We are asking: In a world defined by these physics, what happens if we intervene?

Identification & Structure

The Problem of Endogeneity

In the real world, the propensity to take a treatment is often predicted by the same factors that determine the outcome.

  • The Bias: The model attributes outcome variation from unobserved factors (\(U\)) to the treatment (\(T\)).
  • The Result: We confuse the “currents” of the water with the “movement” of the fish.

Priors as Structure

How do we solve this without a Randomized Controlled Trial?

We use Information to constrain the Structure.

By placing tight priors on the correlation parameters (e.g., \(\rho\)), we “regularize” the latent correlation. We effectively limit how much endogeneity is allowed to distort the inference.

We use our prior knowledge of the tank to constrain our estimates of the fish.

Variable Selection in Joint Models

Beyond Prediction

In standard regression, variable selection (Lasso, Ridge) is a Predictive tool. * Goal: Prune the noise to prevent overfitting.

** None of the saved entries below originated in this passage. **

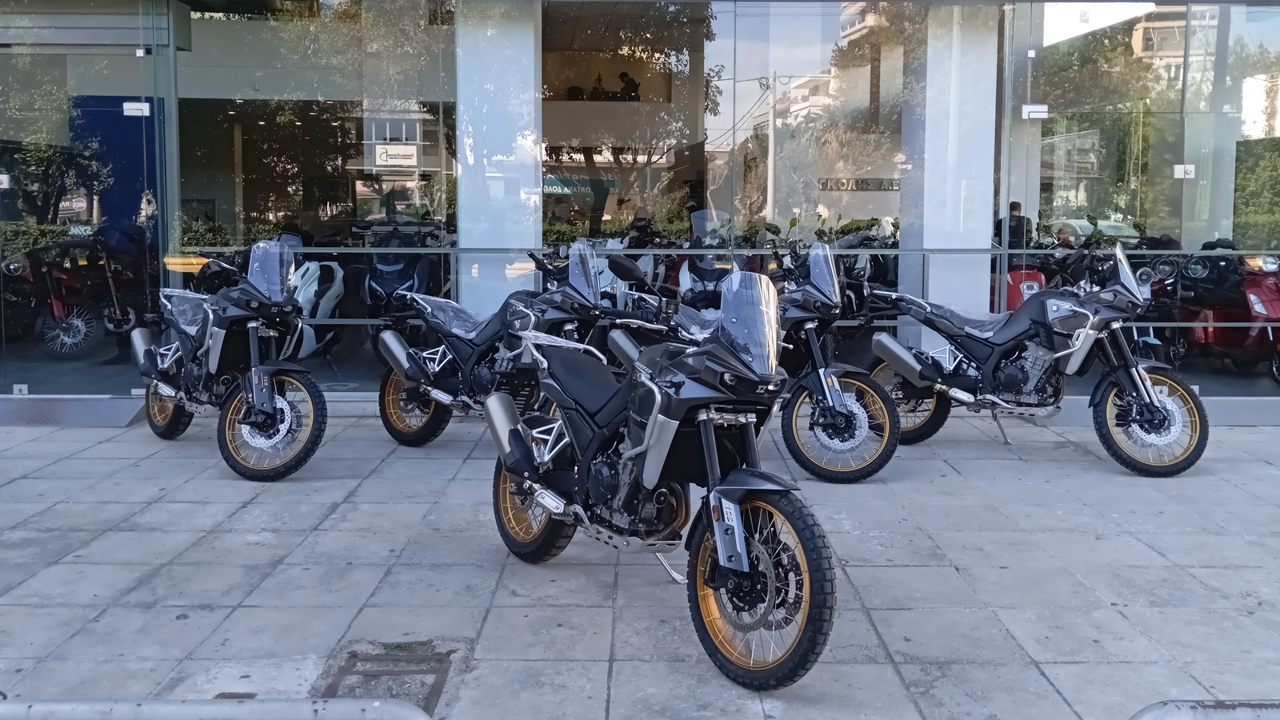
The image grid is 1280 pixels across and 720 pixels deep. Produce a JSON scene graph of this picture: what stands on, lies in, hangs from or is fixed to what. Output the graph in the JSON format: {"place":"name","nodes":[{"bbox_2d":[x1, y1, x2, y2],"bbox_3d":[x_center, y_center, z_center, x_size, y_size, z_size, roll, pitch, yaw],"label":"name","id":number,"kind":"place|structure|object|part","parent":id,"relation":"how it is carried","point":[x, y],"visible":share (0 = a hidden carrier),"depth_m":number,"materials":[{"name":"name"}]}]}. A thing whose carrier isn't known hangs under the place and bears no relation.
{"place":"outdoors","nodes":[
{"label":"outdoors","id":0,"kind":"place"},
{"bbox_2d":[0,405,1279,719],"label":"pavement","id":1,"kind":"structure","parent":0,"point":[1045,462],"materials":[{"name":"grey concrete"}]},
{"bbox_2d":[0,394,150,426],"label":"door step","id":2,"kind":"object","parent":1,"relation":"on","point":[110,410],"visible":0.81,"depth_m":8.40,"materials":[{"name":"grey metal"}]},
{"bbox_2d":[0,697,432,719],"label":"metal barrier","id":3,"kind":"object","parent":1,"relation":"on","point":[174,707],"visible":1,"depth_m":2.03,"materials":[{"name":"grey metal"}]},
{"bbox_2d":[127,242,327,479],"bbox_3d":[-2.816,0.100,7.110,2.401,1.459,0.989,5,7,43],"label":"motorcycle","id":4,"kind":"object","parent":1,"relation":"on","point":[265,401],"visible":0.97,"depth_m":6.74,"materials":[{"name":"black metal"}]},
{"label":"windscreen","id":5,"kind":"part","parent":4,"relation":"part of","materials":[{"name":"clear plastic"}]},
{"label":"wheel","id":6,"kind":"part","parent":4,"relation":"part of","materials":[{"name":"black rubber"}]},
{"bbox_2d":[314,642,453,713],"bbox_3d":[-0.898,1.215,3.582,0.478,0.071,0.681,0,5,0],"label":"drain cover","id":7,"kind":"object","parent":1,"relation":"in","point":[353,657],"visible":0.64,"depth_m":3.64,"materials":[{"name":"metal"}]},
{"bbox_2d":[368,242,617,446],"bbox_3d":[-0.876,0.069,7.216,2.464,1.455,1.065,4,7,38],"label":"motorcycle","id":8,"kind":"object","parent":1,"relation":"on","point":[422,375],"visible":0.78,"depth_m":7.11,"materials":[{"name":"black metal"}]},
{"label":"wheel","id":9,"kind":"part","parent":8,"relation":"part of","materials":[{"name":"rubber"}]},
{"bbox_2d":[484,265,834,689],"bbox_3d":[0.050,0.431,4.339,0.902,1.447,2.290,-3,6,-34],"label":"motorcycle","id":10,"kind":"object","parent":1,"relation":"on","point":[665,449],"visible":0.99,"depth_m":3.98,"materials":[{"name":"black metal"}]},
{"label":"wheel","id":11,"kind":"part","parent":10,"relation":"part of","materials":[{"name":"black rubber"}]},
{"label":"wheel","id":12,"kind":"part","parent":10,"relation":"part of","materials":[{"name":"black rubber"}]},
{"bbox_2d":[603,240,902,482],"bbox_3d":[0.719,0.078,7.094,1.009,1.508,2.403,-5,7,-44],"label":"motorcycle","id":13,"kind":"object","parent":1,"relation":"on","point":[830,380],"visible":0.66,"depth_m":6.63,"materials":[{"name":"black metal"}]},
{"label":"windscreen","id":14,"kind":"part","parent":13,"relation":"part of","materials":[{"name":"clear plastic"}]},
{"label":"wheel","id":15,"kind":"part","parent":13,"relation":"part of","materials":[{"name":"rubber"}]},
{"bbox_2d":[868,247,1208,476],"bbox_3d":[2.734,0.096,7.351,1.162,1.480,2.473,-4,7,-41],"label":"motorcycle","id":16,"kind":"object","parent":1,"relation":"on","point":[1139,380],"visible":0.99,"depth_m":6.98,"materials":[{"name":"black metal"}]},
{"label":"wheel","id":17,"kind":"part","parent":16,"relation":"part of","materials":[{"name":"rubber"}]},
{"bbox_2d":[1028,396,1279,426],"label":"step","id":18,"kind":"object","parent":1,"relation":"on","point":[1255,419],"visible":0.45,"depth_m":8.44,"materials":[{"name":"grey"}]},
{"bbox_2d":[1129,699,1279,719],"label":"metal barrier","id":19,"kind":"object","parent":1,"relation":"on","point":[1186,712],"visible":1,"depth_m":2.13,"materials":[{"name":"grey metal"}]},
{"bbox_2d":[0,0,1279,410],"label":"glass building","id":20,"kind":"structure","parent":0,"point":[429,97],"depth_m":9.26,"materials":[{"name":"glass"}]},
{"bbox_2d":[4,243,103,357],"bbox_3d":[-6.037,-0.446,10.564,1.121,1.205,2.048,-3,6,-33],"label":"red motorcycle","id":21,"kind":"object","parent":20,"relation":"in","point":[77,332],"visible":0.81,"depth_m":10.34,"materials":[{"name":"red metal"}]},
{"bbox_2d":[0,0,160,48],"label":"roller shutter","id":22,"kind":"object","parent":20,"relation":"attached to","point":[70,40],"visible":0.97,"depth_m":8.26,"materials":[{"name":"grey metal"}]},
{"bbox_2d":[0,32,165,398],"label":"glass door","id":23,"kind":"structure","parent":20,"relation":"in","point":[156,214],"depth_m":8.10,"materials":[{"name":"clear glass"}]},
{"bbox_2d":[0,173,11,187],"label":"glass clamp","id":24,"kind":"object","parent":23,"relation":"attached to","point":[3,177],"visible":0.95,"depth_m":8.05,"materials":[{"name":"white"}]},
{"bbox_2d":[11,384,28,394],"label":"door lock","id":25,"kind":"object","parent":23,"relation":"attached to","point":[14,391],"visible":0.91,"depth_m":8.33,"materials":[{"name":"white metal"}]},
{"bbox_2d":[122,100,149,115],"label":"glass door hinge","id":26,"kind":"object","parent":23,"relation":"attached to","point":[128,104],"visible":0.94,"depth_m":8.19,"materials":[{"name":"white"}]},
{"bbox_2d":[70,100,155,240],"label":"blue panel","id":27,"kind":"object","parent":20,"relation":"in","point":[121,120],"visible":0.43,"depth_m":9.89,"materials":[{"name":"blue"}]},
{"bbox_2d":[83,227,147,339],"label":"motorcycle","id":28,"kind":"object","parent":20,"relation":"in","point":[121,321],"visible":0.63,"depth_m":10.49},
{"bbox_2d":[286,256,346,361],"bbox_3d":[-3.041,-0.277,9.518,0.729,1.146,1.852,0,5,0],"label":"white scooter","id":29,"kind":"object","parent":20,"relation":"in","point":[341,289],"visible":0.5,"depth_m":9.42,"materials":[{"name":"white plastic"}]},
{"bbox_2d":[177,0,460,389],"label":"shop window","id":30,"kind":"structure","parent":20,"relation":"in","point":[232,102],"depth_m":8.81,"materials":[{"name":"clear glass"}]},
{"bbox_2d":[362,228,433,326],"bbox_3d":[-2.299,-0.475,10.092,0.681,1.304,2.132,0,5,0],"label":"motorcycle","id":31,"kind":"object","parent":20,"relation":"in","point":[394,273],"visible":0.72,"depth_m":9.86,"materials":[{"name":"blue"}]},
{"bbox_2d":[456,0,542,306],"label":"pillar","id":32,"kind":"structure","parent":20,"relation":"in","point":[522,241],"depth_m":8.68,"materials":[{"name":"white paint"}]},
{"bbox_2d":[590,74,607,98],"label":"person","id":33,"kind":"object","parent":20,"relation":"in","point":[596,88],"visible":0.77,"depth_m":15.35},
{"bbox_2d":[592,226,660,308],"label":"motorcycle","id":34,"kind":"object","parent":20,"relation":"in","point":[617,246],"visible":0.29,"depth_m":9.97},
{"bbox_2d":[616,71,642,100],"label":"person","id":35,"kind":"object","parent":20,"relation":"in","point":[621,76],"visible":0.7,"depth_m":15.45},
{"bbox_2d":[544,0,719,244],"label":"window","id":36,"kind":"structure","parent":20,"relation":"in","point":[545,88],"depth_m":10.76,"materials":[{"name":"glass"}]},
{"bbox_2d":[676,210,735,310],"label":"motorcycle","id":37,"kind":"object","parent":20,"relation":"in","point":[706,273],"visible":0.52,"depth_m":9.52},
{"bbox_2d":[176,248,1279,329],"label":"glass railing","id":38,"kind":"object","parent":20,"relation":"attached to","point":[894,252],"visible":0.5,"depth_m":8.52,"materials":[{"name":"metal"}]},
{"bbox_2d":[700,0,918,352],"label":"window","id":39,"kind":"structure","parent":20,"relation":"in","point":[822,54],"depth_m":9.21,"materials":[{"name":"clear glass"}]},
{"bbox_2d":[816,178,899,190],"bbox_3d":[2.858,-1.940,13.259,1.655,0.212,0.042,0,5,0],"label":"sign","id":40,"kind":"object","parent":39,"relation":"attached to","point":[892,186],"visible":0.77,"depth_m":13.25,"materials":[{"name":"black"}]},
{"bbox_2d":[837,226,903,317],"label":"motorcycle","id":41,"kind":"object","parent":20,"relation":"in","point":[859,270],"visible":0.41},
{"bbox_2d":[900,1,1001,329],"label":"pillar","id":42,"kind":"structure","parent":20,"relation":"in","point":[985,236],"depth_m":8.93,"materials":[{"name":"white paint"}]},
{"bbox_2d":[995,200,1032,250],"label":"person","id":43,"kind":"object","parent":20,"relation":"in","point":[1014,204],"visible":0.45,"depth_m":10.49},
{"bbox_2d":[993,252,1049,311],"bbox_3d":[3.559,-0.386,9.870,0.708,1.195,1.700,0,5,0],"label":"red scooter","id":44,"kind":"object","parent":20,"relation":"in","point":[1033,275],"visible":0.29,"depth_m":9.58,"materials":[{"name":"red plastic"}]},
{"bbox_2d":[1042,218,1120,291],"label":"motorcycle","id":45,"kind":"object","parent":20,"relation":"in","point":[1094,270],"visible":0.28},
{"bbox_2d":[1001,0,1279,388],"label":"glass window","id":46,"kind":"structure","parent":20,"relation":"in","point":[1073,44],"depth_m":8.81,"materials":[{"name":"clear glass"}]},
{"bbox_2d":[1021,104,1047,118],"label":"glass door hinge","id":47,"kind":"object","parent":46,"relation":"attached to","point":[1030,110],"visible":0.95,"depth_m":8.60,"materials":[{"name":"white"}]},
{"bbox_2d":[1172,163,1195,178],"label":"glass clamp","id":48,"kind":"object","parent":46,"relation":"attached to","point":[1182,172],"visible":0.93,"depth_m":8.81,"materials":[{"name":"white"}]},
{"bbox_2d":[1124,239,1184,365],"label":"motorcycle","id":49,"kind":"object","parent":20,"relation":"in","point":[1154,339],"visible":0.36,"depth_m":9.46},
{"bbox_2d":[1166,241,1279,381],"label":"red motorcycle","id":50,"kind":"object","parent":20,"relation":"in","point":[1250,291],"visible":0.76,"depth_m":9.60,"materials":[{"name":"red plastic"}]}
]}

In Joint Structural Models, variable selection becomes a Structural tool. * Goal: Discover the architecture of the causal graph.

Causal Discovery via Shrinkage

When we apply “sparsity priors” (like Horseshoe or Spike-and-Slab) to a system of equations, the model can discriminate between:

  1. Instruments: Variables that drive Treatment (\(T\)) but not Outcome (\(Y\)).
  2. Confounders: Variables that drive both.

The model effectively “learns” exclusion restrictions. It separates the levers that move the treatment from the confounders that muddy the waters.

Non-Parametric Approaches

When Parameters Fail

Sometimes, the shape of the “tank” is too complex for linear equations.

If we force a linear line on a non-linear world, our structural parameter (\(\alpha\)) collapses.

The Solution: Bayesian Additive Regression Trees (BART).

Flexible Imputation

With BART, we replace rigid parameters with flexible function approximation.

  1. Fit a flexible model for \(E[Y | X, T]\).
  2. Impute \(Y(1)\): Set everyone to treated, predict outcomes.
  3. Impute \(Y(0)\): Set everyone to control, predict outcomes.

Even if the “coefficient” is uninterpretable, if the model learns the shape of the tank, the imputed difference recovers the causal effect.

Conclusion

Epistemic Modesty

“Every causal model, like every fish tank, is a ‘small world’ whose regularities we can nurture but never universalize.”

Bayesian structural causal inference unites epistemic modesty with computational rigor.

Each model is not a final map of the world. It is a provisional machine for generating causal understanding.

Final Thought

Our task is not to master the ocean.

Our task is to build clear tanks, understand their physics, and know when to change the water.